:: What you should do ::
Among the lines below, take the one holding "31: (668, 241)", the one holding "46: (655, 225)", and all lines between them. Set them down exactly.

————

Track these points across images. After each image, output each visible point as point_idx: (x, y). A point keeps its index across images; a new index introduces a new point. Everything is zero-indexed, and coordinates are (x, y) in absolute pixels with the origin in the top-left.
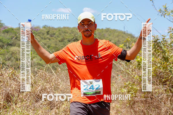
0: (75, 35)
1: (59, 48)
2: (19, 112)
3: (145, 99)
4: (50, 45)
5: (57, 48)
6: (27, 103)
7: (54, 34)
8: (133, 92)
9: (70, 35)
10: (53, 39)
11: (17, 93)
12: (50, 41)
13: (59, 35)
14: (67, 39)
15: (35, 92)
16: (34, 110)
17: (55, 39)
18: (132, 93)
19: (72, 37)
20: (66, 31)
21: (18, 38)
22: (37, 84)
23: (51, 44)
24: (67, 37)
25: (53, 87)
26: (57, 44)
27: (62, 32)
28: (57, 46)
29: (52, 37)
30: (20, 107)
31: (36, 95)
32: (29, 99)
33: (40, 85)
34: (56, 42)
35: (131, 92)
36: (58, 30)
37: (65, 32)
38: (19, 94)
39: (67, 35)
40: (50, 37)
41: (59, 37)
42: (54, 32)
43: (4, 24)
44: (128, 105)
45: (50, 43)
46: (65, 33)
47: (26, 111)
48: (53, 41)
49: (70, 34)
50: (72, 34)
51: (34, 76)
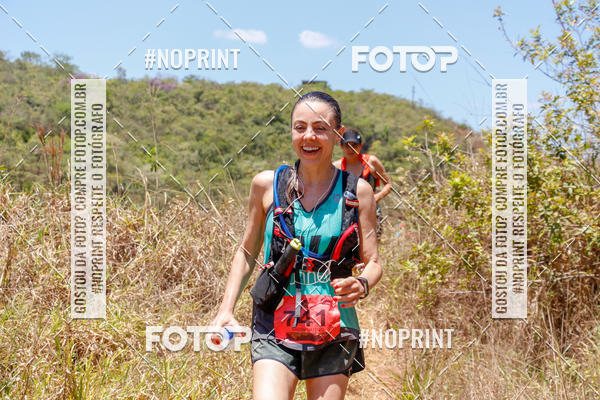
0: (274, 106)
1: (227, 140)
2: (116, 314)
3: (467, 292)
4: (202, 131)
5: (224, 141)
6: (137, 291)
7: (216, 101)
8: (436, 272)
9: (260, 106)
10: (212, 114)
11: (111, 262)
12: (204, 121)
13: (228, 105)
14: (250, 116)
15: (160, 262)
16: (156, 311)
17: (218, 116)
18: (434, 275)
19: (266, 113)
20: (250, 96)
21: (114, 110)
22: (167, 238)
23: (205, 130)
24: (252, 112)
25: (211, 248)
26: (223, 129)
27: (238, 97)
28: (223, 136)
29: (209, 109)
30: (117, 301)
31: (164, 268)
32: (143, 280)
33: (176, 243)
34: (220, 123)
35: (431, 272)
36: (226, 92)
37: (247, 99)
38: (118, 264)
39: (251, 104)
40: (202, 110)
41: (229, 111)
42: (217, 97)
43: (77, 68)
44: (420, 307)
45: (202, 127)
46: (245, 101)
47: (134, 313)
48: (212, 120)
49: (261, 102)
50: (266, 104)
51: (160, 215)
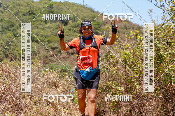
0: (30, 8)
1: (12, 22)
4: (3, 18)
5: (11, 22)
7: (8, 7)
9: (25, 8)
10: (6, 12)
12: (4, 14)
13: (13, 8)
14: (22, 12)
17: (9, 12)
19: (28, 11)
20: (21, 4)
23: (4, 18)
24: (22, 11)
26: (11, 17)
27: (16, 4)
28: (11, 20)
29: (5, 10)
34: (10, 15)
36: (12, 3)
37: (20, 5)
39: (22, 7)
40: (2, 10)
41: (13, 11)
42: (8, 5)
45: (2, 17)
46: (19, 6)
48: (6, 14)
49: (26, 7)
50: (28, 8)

————

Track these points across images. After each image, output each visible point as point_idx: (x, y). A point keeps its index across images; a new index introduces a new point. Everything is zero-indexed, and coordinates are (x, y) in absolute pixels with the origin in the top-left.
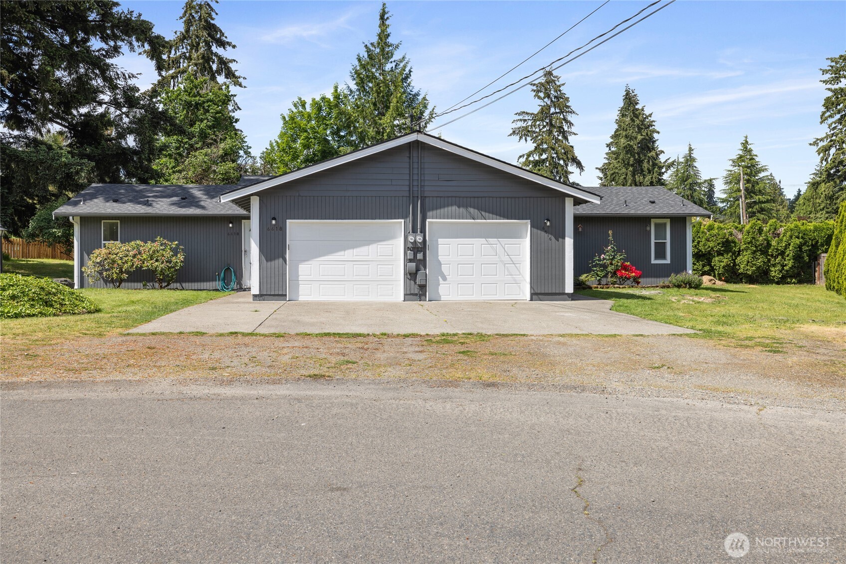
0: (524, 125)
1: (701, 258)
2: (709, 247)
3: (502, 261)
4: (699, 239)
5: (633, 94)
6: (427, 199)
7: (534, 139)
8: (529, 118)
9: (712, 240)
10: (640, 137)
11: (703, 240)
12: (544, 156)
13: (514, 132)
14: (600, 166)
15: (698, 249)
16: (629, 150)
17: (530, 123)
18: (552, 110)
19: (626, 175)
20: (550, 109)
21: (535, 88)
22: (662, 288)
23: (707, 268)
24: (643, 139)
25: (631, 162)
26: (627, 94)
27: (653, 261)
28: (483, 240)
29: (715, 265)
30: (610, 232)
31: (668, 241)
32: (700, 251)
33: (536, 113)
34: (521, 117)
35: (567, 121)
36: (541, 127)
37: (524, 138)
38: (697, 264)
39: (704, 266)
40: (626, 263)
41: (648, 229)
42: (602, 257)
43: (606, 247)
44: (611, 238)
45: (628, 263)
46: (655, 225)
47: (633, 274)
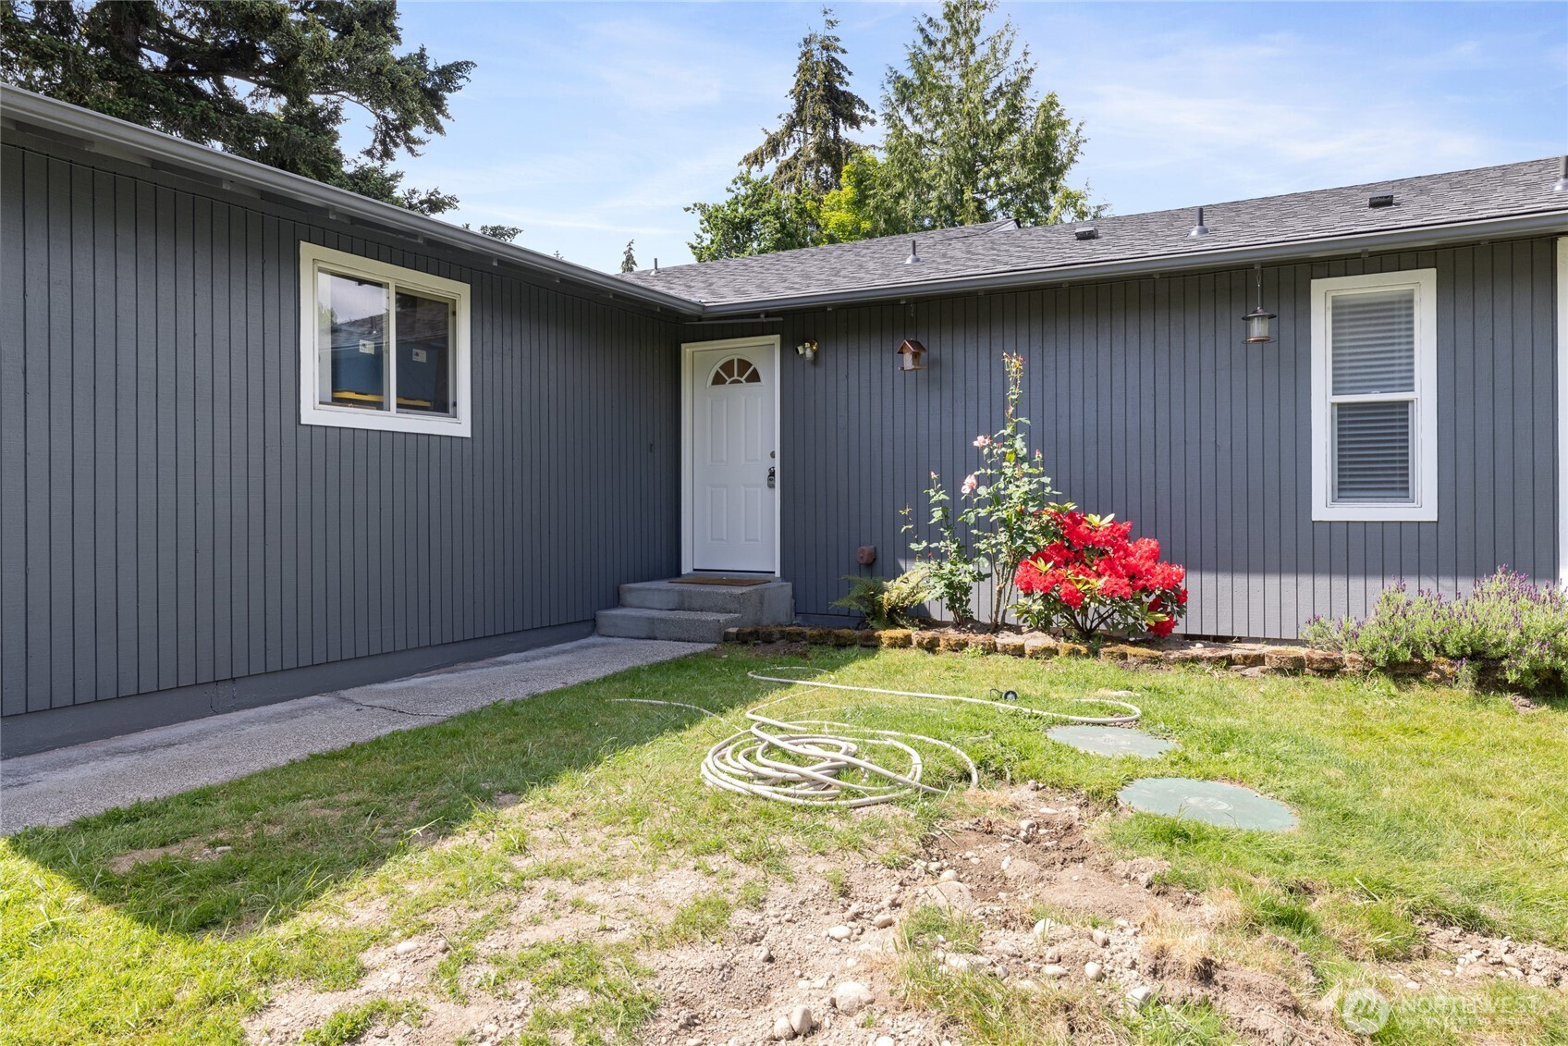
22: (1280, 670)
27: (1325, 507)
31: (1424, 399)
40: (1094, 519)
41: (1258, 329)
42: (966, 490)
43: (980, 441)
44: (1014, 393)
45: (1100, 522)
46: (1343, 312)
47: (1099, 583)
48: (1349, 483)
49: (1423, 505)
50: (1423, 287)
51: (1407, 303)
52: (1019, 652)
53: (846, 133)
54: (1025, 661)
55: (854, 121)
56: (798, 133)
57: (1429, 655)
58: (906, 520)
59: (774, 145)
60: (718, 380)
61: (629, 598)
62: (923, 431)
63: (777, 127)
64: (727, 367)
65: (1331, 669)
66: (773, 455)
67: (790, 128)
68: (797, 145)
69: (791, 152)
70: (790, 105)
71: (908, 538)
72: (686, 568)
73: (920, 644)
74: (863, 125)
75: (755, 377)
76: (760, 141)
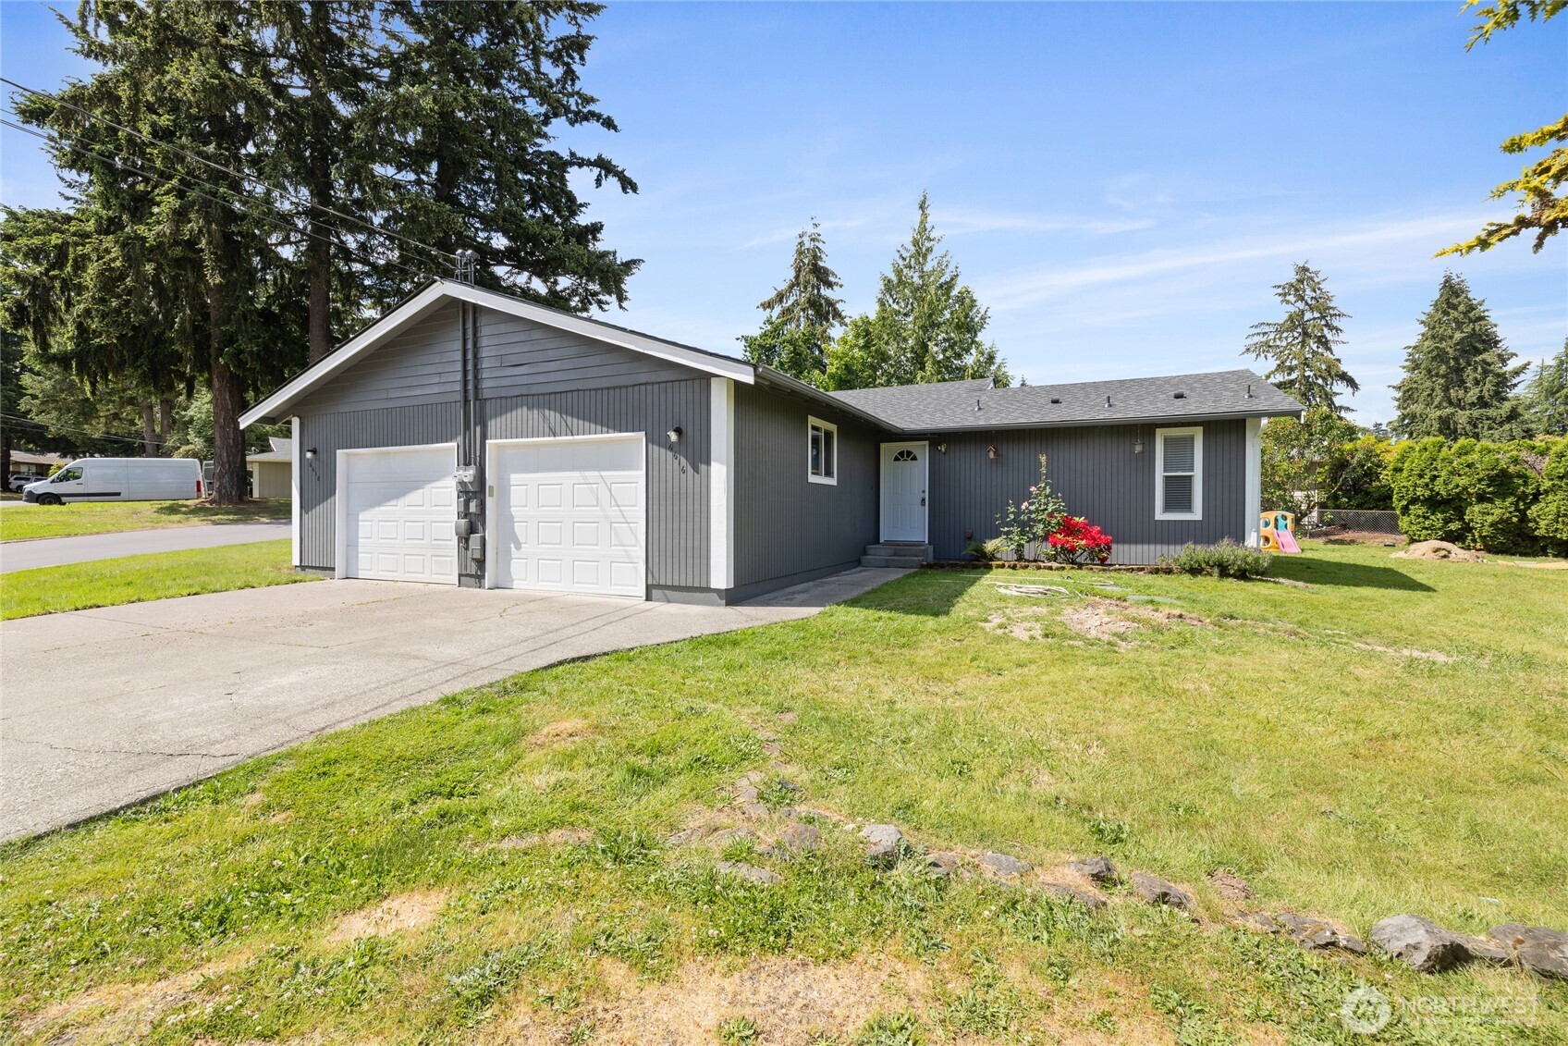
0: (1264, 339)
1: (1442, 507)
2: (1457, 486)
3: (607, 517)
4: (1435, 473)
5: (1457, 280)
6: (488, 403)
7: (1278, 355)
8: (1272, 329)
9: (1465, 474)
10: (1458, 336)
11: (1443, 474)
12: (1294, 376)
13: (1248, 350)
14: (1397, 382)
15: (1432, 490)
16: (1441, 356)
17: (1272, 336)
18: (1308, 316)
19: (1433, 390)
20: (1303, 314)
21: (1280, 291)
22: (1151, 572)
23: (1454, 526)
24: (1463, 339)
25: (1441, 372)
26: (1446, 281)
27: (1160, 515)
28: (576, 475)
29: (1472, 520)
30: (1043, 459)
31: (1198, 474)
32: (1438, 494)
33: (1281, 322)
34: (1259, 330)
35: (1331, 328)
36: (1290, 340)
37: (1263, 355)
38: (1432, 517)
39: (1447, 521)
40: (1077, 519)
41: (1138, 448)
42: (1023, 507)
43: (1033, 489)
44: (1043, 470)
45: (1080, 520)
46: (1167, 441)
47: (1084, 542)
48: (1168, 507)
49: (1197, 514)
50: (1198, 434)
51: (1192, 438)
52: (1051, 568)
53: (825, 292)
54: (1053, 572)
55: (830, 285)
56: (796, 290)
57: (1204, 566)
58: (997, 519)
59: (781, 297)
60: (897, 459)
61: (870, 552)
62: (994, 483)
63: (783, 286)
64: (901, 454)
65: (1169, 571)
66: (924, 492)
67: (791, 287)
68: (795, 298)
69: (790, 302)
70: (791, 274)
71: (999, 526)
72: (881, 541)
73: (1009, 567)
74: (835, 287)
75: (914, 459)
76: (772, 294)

————

:: Exercise output ::
31: (668, 241)
32: (700, 251)
33: (536, 113)
34: (521, 117)
35: (567, 121)
36: (541, 127)
37: (524, 138)
38: (697, 264)
39: (704, 266)
40: (626, 263)
41: (648, 229)
42: (602, 257)
43: (606, 247)
44: (611, 238)
45: (628, 263)
46: (655, 225)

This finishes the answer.